Карен подросла, и пора было ей конфирмоваться; ей сшили новое платье и собирались купить новые башмаки. Лучший городской башмачник снял мерку с ее маленькой ножки. Карен с барыней сидели у него в мастерской; тут же стоял большой шкаф со стеклами, за которыми красовались прелестные башмачки и лакированные сапожки. Можно было залюбоваться на них, только старая барыня не могла ничего разглядеть: она очень плохо видела. Между башмаками стояла и пара красных, они были точь-в-точь как те, что красовались на ножках принцессы. Ах, что за прелесть! Башмачник сказал, что они были заказаны для графской дочки, да не пришлись по ноге.
— Это ведь лакированная кожа? — спросила старая барыня. — Они блестят!
— Да, блестят! — ответила Карен.
Башмачки были примерены, оказались впору, и их купили. Но старая барыня не знала, что они красные, — она бы никогда не позволила Карен идти конфирмоваться в красных башмаках, а Карен как раз так и сделала.
Все люди в церкви смотрели на ее ноги, когда она проходила на свое место. Ей же казалось, что и старые портреты умерших пасторов и пасторш в длинных черных одеяниях и плоеных круглых воротничках тоже уставились на ее красные башмачки.
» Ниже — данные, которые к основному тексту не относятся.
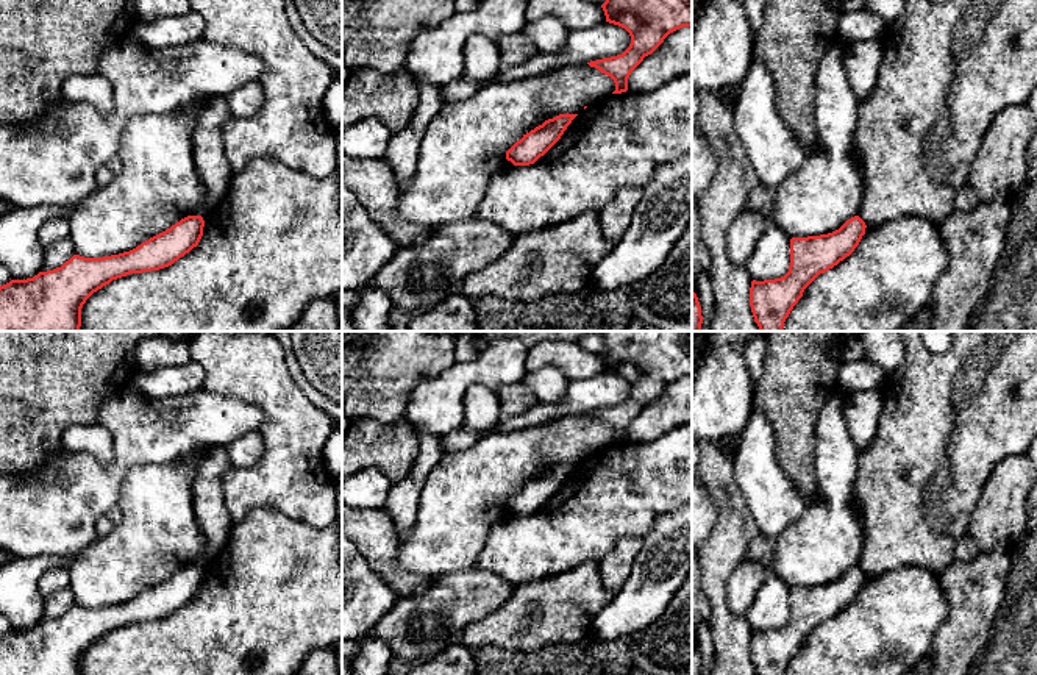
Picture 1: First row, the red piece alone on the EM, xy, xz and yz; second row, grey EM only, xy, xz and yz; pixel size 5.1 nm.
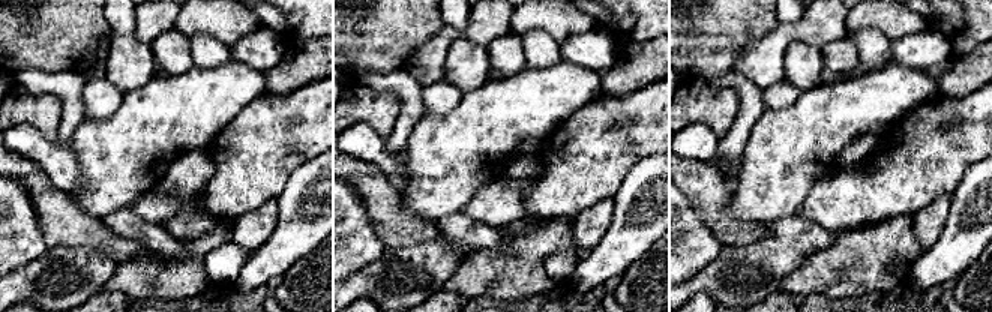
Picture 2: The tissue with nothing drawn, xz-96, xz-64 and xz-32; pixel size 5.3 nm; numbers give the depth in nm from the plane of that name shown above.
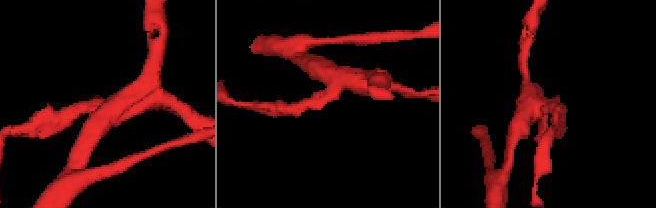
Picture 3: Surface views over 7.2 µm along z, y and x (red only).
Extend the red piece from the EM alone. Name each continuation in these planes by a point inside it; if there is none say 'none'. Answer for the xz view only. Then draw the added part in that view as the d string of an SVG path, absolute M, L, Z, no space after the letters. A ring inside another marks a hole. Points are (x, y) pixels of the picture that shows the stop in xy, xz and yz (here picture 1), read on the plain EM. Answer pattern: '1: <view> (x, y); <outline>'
none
Сама она только о них и думала, даже в то время, когда священник возложил ей на голову руки и стал говорить о святом крещении, о союзе с богом и о том, что она становится теперь взрослой христианкой. Торжественные звуки церковного органа и мелодичное пение чистых детских голосов наполняли церковь, старый регент подтягивал детям, но Карен думала только о своих красных башмаках.
После обедни старая барыня узнала от других людей, что башмаки были красные, объяснила Карен, как это гадко, неприлично, и велела ей ходить в церковь всегда в черных башмаках, хотя бы и в старых.
В следующее воскресенье надо было идти к причастию. Карен взглянула на красные башмаки, взглянула на черные, опять на красные — надела их.
Погода была чудная, солнечная; Карен со старой барыней прошли по тропинке через поле; было немного пыльно.
У церковных дверей стоял, опираясь на костыль, старый солдат с длинною, странною бородой: она была скорее рыжая, чем седая. Он поклонился им чуть не до земли и попросил старую барыню позволить ему смахнуть пыль с ее башмаков. Карен тоже протянула ему свою маленькую ножку.
— Ишь, какие славные бальные башмачки! — сказал солдат. — Сидите крепко, когда запляшете!
И он хлопнул рукой по подошвам.
Старая барыня дала солдату скиллинг и вошла вместе с Карен в церковь.
Все люди в церкви опять глядели на ее красные башмаки, все портреты — тоже. Карен преклонила колена перед алтарем, и золотая чаша приблизилась к ее устам, а она думала только о своих красных башмаках, — они словно плавали перед ней в самой чаше. И Карен забыла пропеть псалом, забыла прочесть «Отче наш».